REQUIRED WORK
From the data below, pick out every line that contains the word "largest" and copy each one in full.

SUPPLIED DATA
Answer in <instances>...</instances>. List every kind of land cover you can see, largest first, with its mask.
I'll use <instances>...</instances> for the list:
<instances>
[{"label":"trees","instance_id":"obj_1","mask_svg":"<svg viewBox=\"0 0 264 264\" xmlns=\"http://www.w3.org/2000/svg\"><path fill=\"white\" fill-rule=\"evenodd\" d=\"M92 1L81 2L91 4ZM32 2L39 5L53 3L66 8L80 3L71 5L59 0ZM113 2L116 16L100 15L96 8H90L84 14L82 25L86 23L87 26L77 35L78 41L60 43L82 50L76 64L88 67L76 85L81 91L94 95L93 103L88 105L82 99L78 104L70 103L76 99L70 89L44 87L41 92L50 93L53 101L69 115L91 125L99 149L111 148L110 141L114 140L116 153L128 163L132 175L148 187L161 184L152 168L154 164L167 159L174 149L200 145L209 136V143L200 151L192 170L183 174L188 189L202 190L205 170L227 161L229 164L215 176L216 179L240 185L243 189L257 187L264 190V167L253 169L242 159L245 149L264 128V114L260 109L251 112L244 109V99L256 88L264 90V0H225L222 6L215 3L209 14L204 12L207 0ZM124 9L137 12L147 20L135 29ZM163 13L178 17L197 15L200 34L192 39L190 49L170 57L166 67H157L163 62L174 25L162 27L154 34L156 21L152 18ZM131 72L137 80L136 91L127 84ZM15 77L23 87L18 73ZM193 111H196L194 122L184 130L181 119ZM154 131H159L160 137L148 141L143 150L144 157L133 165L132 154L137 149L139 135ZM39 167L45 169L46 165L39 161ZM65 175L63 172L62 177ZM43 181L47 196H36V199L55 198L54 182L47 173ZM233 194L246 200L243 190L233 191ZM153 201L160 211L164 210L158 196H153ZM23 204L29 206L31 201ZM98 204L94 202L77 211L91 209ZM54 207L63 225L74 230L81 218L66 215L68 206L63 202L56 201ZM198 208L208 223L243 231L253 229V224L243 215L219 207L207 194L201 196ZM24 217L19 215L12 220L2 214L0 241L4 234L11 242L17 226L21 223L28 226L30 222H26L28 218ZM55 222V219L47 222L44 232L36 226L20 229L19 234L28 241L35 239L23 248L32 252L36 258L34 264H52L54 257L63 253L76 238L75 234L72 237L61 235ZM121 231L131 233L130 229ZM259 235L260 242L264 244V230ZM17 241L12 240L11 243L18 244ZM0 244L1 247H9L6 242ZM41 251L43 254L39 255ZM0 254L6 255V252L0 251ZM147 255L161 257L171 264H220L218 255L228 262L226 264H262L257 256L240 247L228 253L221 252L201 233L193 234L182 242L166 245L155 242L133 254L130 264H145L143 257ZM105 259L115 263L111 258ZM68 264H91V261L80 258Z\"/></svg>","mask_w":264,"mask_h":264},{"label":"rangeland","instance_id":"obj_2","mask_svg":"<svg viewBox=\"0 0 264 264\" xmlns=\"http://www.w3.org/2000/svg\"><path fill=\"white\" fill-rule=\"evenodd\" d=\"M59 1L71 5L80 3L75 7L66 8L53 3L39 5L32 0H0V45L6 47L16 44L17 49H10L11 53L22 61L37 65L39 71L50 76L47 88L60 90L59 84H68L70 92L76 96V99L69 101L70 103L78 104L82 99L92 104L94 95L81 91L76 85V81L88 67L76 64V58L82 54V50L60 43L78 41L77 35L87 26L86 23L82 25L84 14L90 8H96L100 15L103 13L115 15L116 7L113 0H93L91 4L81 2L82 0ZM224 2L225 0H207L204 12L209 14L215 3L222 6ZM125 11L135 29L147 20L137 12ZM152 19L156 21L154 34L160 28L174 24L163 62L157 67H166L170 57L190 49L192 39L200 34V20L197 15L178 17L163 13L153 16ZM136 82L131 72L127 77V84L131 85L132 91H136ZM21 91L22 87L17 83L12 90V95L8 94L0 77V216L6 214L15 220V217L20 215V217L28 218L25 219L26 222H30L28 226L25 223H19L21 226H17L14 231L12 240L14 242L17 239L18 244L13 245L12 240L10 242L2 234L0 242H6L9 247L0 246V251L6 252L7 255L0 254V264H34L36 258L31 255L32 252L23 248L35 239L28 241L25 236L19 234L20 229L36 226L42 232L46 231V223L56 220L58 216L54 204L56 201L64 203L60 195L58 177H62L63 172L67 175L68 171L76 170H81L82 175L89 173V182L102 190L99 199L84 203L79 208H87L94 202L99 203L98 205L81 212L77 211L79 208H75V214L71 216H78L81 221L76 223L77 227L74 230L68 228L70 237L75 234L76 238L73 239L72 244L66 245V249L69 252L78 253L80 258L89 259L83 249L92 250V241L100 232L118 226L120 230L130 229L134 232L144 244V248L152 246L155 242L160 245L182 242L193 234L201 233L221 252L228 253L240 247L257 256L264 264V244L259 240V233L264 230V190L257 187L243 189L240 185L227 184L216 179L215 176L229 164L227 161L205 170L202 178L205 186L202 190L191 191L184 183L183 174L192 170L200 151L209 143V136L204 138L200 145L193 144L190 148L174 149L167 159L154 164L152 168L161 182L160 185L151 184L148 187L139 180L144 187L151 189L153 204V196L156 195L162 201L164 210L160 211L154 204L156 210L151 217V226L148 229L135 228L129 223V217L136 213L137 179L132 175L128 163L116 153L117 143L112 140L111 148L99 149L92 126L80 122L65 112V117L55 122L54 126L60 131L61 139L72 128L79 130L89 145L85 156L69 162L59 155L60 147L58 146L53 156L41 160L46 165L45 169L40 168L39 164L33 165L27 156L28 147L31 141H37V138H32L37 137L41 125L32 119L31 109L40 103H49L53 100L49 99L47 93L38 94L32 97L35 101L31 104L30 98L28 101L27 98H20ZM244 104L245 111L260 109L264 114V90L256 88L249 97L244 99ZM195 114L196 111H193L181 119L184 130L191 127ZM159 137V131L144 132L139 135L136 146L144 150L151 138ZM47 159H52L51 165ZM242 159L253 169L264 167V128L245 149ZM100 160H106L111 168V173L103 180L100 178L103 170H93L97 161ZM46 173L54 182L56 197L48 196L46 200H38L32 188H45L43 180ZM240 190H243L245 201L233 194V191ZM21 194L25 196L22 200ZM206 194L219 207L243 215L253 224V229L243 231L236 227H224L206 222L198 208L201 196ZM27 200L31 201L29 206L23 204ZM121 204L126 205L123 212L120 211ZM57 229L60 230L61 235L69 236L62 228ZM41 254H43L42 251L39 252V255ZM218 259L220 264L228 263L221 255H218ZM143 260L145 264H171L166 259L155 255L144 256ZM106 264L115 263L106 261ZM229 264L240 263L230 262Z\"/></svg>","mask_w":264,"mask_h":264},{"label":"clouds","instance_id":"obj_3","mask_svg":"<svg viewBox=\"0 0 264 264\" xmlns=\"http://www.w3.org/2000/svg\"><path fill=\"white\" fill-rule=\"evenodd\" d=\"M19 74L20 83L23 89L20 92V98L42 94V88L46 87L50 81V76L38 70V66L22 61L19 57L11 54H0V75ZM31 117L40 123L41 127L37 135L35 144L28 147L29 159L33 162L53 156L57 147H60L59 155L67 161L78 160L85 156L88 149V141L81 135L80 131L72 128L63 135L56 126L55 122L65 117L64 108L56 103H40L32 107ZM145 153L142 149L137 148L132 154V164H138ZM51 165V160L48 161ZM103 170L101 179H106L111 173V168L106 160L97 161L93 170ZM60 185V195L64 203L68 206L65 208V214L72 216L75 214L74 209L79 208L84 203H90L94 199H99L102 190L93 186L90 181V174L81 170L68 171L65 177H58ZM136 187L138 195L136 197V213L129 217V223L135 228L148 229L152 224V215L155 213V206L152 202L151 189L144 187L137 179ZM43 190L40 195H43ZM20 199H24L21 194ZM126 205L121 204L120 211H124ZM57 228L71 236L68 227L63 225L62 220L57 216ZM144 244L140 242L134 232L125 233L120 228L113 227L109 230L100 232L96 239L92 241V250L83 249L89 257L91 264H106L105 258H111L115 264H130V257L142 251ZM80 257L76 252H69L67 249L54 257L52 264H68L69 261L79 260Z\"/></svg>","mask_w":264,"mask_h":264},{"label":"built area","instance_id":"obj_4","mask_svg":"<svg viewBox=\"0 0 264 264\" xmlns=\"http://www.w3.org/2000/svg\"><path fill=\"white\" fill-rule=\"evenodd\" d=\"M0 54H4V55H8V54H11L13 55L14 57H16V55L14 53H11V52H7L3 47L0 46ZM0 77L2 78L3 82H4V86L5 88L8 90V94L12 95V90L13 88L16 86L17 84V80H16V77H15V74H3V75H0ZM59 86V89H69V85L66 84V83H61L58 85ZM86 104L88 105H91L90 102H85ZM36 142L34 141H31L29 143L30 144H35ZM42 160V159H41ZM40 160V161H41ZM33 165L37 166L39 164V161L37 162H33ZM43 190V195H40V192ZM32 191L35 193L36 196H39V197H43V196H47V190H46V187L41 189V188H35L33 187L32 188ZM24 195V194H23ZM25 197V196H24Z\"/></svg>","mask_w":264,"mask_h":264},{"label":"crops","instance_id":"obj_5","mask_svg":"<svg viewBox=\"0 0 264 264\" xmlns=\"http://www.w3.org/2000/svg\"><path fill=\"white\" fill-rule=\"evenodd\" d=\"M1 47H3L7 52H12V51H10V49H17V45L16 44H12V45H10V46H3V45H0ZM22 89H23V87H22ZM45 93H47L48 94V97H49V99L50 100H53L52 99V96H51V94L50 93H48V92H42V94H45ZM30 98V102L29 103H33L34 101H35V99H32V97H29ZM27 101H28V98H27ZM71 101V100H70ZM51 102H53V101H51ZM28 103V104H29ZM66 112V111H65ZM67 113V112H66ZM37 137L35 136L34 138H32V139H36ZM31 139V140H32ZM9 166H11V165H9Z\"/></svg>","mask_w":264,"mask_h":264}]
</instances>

==

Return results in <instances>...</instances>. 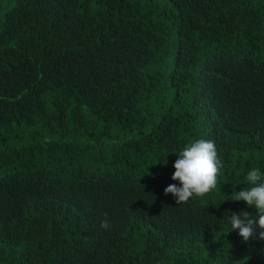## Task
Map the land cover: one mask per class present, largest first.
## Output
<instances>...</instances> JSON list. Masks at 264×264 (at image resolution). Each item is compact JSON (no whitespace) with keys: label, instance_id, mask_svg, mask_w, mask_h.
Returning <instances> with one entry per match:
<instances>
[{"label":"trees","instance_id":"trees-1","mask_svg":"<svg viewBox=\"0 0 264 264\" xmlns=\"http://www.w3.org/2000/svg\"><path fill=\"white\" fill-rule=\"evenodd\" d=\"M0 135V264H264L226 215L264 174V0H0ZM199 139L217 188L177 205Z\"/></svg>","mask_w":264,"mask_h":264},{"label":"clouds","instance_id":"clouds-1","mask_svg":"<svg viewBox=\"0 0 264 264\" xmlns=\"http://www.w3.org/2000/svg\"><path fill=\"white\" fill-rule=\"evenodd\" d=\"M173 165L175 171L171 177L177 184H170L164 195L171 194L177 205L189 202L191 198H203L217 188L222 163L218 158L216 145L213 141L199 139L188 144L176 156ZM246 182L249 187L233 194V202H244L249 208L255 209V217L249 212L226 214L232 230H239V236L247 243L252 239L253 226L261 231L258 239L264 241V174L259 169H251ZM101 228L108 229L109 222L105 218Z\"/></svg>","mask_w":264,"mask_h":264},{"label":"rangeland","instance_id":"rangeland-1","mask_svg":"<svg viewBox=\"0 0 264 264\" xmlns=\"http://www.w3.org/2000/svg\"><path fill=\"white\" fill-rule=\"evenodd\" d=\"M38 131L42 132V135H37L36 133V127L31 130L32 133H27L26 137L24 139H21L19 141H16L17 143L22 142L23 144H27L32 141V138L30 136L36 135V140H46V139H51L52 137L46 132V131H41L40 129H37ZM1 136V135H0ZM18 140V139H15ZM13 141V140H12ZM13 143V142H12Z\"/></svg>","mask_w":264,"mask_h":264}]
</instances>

==

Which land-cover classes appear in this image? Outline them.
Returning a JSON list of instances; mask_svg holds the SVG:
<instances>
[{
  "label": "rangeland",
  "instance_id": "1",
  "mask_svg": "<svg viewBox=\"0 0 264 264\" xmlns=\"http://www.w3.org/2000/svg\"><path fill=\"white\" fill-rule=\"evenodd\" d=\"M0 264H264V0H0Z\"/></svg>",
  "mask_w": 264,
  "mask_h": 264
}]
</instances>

RESPONSE TO THIS TASK
Answer in <instances>...</instances>. List every kind of land cover you can see, largest first, with its mask.
Map the land cover: one mask per class present, largest first.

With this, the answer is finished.